→ Your tasks:
**1.** Decide whether each statement below agrees with the forum thread on RO water. Answer yes or no for each, and quote the words of the thread that settle it.
(a) Adding the remineralizer brought the RO water's pH up to 7.6.
(b) Dissolved CO2 in tap water raises its pH.
(c) The plants that had arrived were Tropica plants.
**2.** Reproduce word for word everything in the forum thread on RO water from "## JamesC (12" down to "will lower pH.".

→ Quoted passage:
..............................

# Ro Woes



## marwil (12 Feb 2009)

HI 
would be grateful for any help  I am using ro water which is coming out at ph6 and am using dennerle ro remineral quantity as stated on the packaging and it has upped the ph tp 7.6 which is slightly higher than it comes out the tap . Any ideas would be very gratefuly recieved as its doing my head in.
                                                                            Thanks
                                                                               Mark


----------



## JamesC (12 Feb 2009)

Pure water by definition doesn't have a pH at all. RO water is pretty close and because it has no buffering capability the pH reading you get is almost meaningless. In theory though pure water would have a pH of 7.0 so any carbonate or bicarbonate that is present in the remineralising agent will push the pH up. If you wanted to compare your two water samples then leave both in a glass for 24 hours and then measure again. This is because tap water often contains dissolved CO2 whereas your RO water most likely won't. CO2 will lower pH.

James


----------



## marwil (12 Feb 2009)

Hi James
Thanks for the quick reply I just panicked a bit cos all my tropica plants have arrived. Do you think I should get it all filled and up and running and see how it pans out.

..............................

→ Stored records:
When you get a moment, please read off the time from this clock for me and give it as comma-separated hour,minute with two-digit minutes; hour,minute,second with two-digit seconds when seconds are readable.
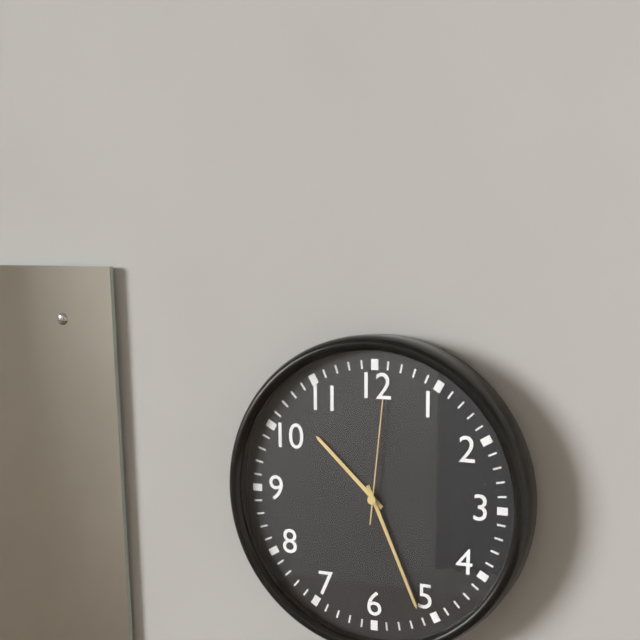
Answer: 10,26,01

..............................

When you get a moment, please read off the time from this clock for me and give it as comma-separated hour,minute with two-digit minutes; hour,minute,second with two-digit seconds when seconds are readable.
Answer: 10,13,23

..............................

→ Answers below:
**1.**
(a) Yes: "it has upped the ph tp 7.6"
(b) No: "CO2 will lower pH."
(c) Yes: "all my tropica plants have arrived"

**2.**
## JamesC (12 Feb 2009)

Pure water by definition doesn't have a pH at all. RO water is pretty close and because it has no buffering capability the pH reading you get is almost meaningless. In theory though pure water would have a pH of 7.0 so any carbonate or bicarbonate that is present in the remineralising agent will push the pH up. If you wanted to compare your two water samples then leave both in a glass for 24 hours and then measure again. This is because tap water often contains dissolved CO2 whereas your RO water most likely won't. CO2 will lower pH.